# iv done it again,... my new little baby



## Vortex (Aug 28, 2008)

iv done it again,.... iv fallin in love! :lol: meet my new little hammy girl... Buttons!!! :mrgreen:

http://i237.photobucket.com/albums/ff12 ... G_5699.jpg

http://i237.photobucket.com/albums/ff12 ... G_5698.jpg

she is almost all black/gray russian dwarf hamster, and she a chubby little thing! she loses her treats hehe, she is so sweet and i just wanted to share her with you guys!
hope you all have a wonderful Day/Night!


----------



## Coco (Oct 2, 2008)

beautiful girl she's so sweet ;-)))))))


----------



## Nancy (Aug 22, 2008)

Awwww, she is adorable.


----------



## iamdbf (Aug 28, 2008)

So cute! it looks like a dark grey version of my friends little sisters hamster poler. He was white, and just as cute. COngrats on ur new pet.


----------



## Vortex (Aug 28, 2008)

Hehe thanks every one, she is sooo sweet too! she loves to sit in my hands and stuff her little face :lol:


----------



## LizardGirl (Aug 25, 2008)

Aha, what a sweet little Campbell's! I've had two of that breed and they were very friendly. Right now I've got a Russian WW and she's nice and chunky too. :lol:


----------



## Vortex (Aug 28, 2008)

haha, whats your hamsters name LG?


----------



## LizardGirl (Aug 25, 2008)

At the moment I have Dot. There was a Dip, but now... it's literally Dip IN Dot. :? 

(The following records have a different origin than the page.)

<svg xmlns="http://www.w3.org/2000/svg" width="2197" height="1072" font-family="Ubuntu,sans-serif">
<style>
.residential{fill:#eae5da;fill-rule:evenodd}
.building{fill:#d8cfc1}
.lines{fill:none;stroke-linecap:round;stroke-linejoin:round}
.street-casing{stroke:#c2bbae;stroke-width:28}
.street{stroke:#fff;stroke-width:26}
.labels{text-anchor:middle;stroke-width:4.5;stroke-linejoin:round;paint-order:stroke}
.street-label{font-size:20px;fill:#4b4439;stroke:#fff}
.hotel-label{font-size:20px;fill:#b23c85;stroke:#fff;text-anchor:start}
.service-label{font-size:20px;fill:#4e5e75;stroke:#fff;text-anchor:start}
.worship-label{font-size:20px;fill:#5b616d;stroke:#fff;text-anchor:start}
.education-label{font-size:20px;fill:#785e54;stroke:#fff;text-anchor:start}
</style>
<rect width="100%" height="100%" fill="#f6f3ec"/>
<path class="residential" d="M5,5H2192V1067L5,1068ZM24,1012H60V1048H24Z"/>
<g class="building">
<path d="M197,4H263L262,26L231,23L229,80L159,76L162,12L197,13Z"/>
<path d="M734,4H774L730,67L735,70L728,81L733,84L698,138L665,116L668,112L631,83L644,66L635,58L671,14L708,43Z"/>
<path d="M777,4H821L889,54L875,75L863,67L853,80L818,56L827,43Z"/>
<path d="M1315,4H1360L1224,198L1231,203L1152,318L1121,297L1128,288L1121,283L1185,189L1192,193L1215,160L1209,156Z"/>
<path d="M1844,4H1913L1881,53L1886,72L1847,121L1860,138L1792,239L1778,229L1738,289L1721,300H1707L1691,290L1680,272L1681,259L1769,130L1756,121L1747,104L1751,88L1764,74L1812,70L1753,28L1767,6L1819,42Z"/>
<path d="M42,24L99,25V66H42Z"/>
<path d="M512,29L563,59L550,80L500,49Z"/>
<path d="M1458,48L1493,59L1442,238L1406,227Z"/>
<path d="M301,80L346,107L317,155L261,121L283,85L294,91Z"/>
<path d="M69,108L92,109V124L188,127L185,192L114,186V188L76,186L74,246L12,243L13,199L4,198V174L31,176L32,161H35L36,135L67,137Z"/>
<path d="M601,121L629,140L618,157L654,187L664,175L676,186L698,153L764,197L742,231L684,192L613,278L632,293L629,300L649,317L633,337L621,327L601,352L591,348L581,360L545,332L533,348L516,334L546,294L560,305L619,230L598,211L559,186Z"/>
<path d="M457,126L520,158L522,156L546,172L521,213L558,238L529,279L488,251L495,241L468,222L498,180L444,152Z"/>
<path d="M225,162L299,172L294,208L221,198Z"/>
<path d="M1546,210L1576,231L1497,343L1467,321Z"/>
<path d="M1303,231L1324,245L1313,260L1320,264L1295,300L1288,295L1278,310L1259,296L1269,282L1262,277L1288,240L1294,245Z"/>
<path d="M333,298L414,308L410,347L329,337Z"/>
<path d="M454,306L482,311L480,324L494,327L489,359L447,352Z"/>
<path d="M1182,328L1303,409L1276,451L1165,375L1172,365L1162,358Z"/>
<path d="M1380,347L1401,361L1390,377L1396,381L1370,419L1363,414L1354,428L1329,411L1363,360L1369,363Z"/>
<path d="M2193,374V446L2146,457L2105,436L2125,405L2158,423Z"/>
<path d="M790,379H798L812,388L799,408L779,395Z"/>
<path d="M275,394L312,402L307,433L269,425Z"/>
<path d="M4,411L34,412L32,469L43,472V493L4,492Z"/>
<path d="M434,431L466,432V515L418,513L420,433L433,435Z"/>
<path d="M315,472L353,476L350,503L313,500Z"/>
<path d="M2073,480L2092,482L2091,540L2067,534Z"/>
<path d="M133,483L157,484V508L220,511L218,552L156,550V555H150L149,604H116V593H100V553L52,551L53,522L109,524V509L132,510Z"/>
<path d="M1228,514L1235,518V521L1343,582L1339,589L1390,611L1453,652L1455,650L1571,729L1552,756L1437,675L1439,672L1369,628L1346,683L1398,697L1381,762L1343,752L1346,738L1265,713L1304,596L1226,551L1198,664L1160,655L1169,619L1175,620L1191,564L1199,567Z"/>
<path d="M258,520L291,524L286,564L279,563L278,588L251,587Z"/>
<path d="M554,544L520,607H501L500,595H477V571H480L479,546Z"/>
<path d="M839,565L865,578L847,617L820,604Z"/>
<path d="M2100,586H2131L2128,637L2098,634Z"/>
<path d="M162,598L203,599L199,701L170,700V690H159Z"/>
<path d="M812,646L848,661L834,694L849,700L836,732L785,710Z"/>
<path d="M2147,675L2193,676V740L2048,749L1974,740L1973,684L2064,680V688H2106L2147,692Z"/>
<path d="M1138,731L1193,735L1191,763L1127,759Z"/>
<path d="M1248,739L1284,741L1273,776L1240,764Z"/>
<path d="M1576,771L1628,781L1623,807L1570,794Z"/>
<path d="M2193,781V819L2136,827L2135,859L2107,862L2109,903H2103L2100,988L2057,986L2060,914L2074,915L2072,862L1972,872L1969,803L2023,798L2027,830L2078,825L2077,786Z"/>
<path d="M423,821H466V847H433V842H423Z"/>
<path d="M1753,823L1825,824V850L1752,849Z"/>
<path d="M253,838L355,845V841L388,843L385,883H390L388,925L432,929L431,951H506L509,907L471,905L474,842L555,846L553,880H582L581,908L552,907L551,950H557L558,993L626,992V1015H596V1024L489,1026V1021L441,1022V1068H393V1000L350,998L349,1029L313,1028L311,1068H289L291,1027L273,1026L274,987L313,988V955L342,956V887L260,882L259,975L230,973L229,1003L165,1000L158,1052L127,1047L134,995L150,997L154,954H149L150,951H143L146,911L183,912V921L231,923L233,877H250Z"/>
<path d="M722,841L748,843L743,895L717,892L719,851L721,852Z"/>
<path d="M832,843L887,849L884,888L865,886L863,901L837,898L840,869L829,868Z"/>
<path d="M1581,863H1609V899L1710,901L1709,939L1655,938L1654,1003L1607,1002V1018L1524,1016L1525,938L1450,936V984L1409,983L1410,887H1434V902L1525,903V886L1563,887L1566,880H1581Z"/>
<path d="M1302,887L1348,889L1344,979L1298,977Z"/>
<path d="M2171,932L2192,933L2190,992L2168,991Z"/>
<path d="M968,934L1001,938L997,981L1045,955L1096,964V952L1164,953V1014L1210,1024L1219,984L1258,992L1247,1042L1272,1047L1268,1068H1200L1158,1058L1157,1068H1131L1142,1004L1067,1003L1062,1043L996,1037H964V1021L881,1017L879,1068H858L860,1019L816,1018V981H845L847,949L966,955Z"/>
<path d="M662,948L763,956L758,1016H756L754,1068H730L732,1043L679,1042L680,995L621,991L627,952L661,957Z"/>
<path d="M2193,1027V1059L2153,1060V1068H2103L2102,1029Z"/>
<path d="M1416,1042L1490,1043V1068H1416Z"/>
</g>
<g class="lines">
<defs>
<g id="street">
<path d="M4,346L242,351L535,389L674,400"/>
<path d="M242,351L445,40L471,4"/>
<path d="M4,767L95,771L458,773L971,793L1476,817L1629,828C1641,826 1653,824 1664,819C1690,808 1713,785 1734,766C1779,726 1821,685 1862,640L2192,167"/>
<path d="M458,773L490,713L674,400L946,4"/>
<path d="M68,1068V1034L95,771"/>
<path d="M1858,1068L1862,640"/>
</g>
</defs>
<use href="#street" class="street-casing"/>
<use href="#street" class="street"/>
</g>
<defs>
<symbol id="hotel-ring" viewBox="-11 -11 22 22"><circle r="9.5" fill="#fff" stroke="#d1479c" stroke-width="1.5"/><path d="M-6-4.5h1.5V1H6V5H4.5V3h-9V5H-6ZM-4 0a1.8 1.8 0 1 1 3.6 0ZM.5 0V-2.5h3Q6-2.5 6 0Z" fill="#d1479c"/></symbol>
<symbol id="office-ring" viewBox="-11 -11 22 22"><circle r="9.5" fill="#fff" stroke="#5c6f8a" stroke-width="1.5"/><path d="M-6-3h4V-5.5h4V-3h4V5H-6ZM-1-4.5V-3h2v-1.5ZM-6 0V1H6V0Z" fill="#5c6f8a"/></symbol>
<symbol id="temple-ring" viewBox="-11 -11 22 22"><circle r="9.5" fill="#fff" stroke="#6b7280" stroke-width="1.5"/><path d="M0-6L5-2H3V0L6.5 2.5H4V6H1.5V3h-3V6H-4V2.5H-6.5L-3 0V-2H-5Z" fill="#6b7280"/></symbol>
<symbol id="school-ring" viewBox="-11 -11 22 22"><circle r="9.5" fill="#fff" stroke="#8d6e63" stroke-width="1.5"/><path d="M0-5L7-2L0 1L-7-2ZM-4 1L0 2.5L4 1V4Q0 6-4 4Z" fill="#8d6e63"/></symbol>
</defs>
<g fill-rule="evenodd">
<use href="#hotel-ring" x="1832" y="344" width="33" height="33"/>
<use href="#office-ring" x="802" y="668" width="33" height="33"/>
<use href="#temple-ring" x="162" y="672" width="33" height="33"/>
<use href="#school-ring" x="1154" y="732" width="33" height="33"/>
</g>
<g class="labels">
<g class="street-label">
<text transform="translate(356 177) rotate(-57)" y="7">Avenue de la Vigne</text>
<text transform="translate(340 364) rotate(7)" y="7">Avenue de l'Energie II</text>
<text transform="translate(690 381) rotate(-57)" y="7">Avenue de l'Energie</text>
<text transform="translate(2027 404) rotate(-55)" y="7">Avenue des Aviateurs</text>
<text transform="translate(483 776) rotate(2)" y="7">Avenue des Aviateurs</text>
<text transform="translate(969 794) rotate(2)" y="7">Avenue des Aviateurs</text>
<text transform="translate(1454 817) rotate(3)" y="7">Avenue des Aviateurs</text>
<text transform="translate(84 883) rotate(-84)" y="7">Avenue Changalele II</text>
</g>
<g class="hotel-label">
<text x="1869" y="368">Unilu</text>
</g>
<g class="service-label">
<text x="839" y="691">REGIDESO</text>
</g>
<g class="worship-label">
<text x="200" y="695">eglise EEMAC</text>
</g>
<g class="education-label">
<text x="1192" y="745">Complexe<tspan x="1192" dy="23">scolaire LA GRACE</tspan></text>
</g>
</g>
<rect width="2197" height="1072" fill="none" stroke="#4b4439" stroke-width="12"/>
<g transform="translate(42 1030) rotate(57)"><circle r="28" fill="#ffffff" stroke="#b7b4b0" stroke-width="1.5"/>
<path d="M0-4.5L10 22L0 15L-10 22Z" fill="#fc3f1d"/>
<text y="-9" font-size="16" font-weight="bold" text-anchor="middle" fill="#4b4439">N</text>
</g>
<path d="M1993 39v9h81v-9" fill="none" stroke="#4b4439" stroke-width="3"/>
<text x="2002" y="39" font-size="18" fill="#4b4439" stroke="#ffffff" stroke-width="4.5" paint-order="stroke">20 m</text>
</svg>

I've also got a bajillion mice but they aren't hammies!


----------



## Vortex (Aug 28, 2008)

sorry and dip, thats so sad!


----------



## Vortex (Aug 28, 2008)

oops sorry *about* dip. i need typeing lessons


----------



## sagesmommy (Sep 25, 2008)

awww! too cute!


----------



## payge (Aug 30, 2008)

way to cute i did not know they got that big..but then again i only ever see the tiny ones at the pet store.


----------



## Gnarly (Aug 29, 2008)

Awwww!!! She is gorgeous. 

I love hammies! I don't have one of my own, but my friend has three very sweet ladies.


----------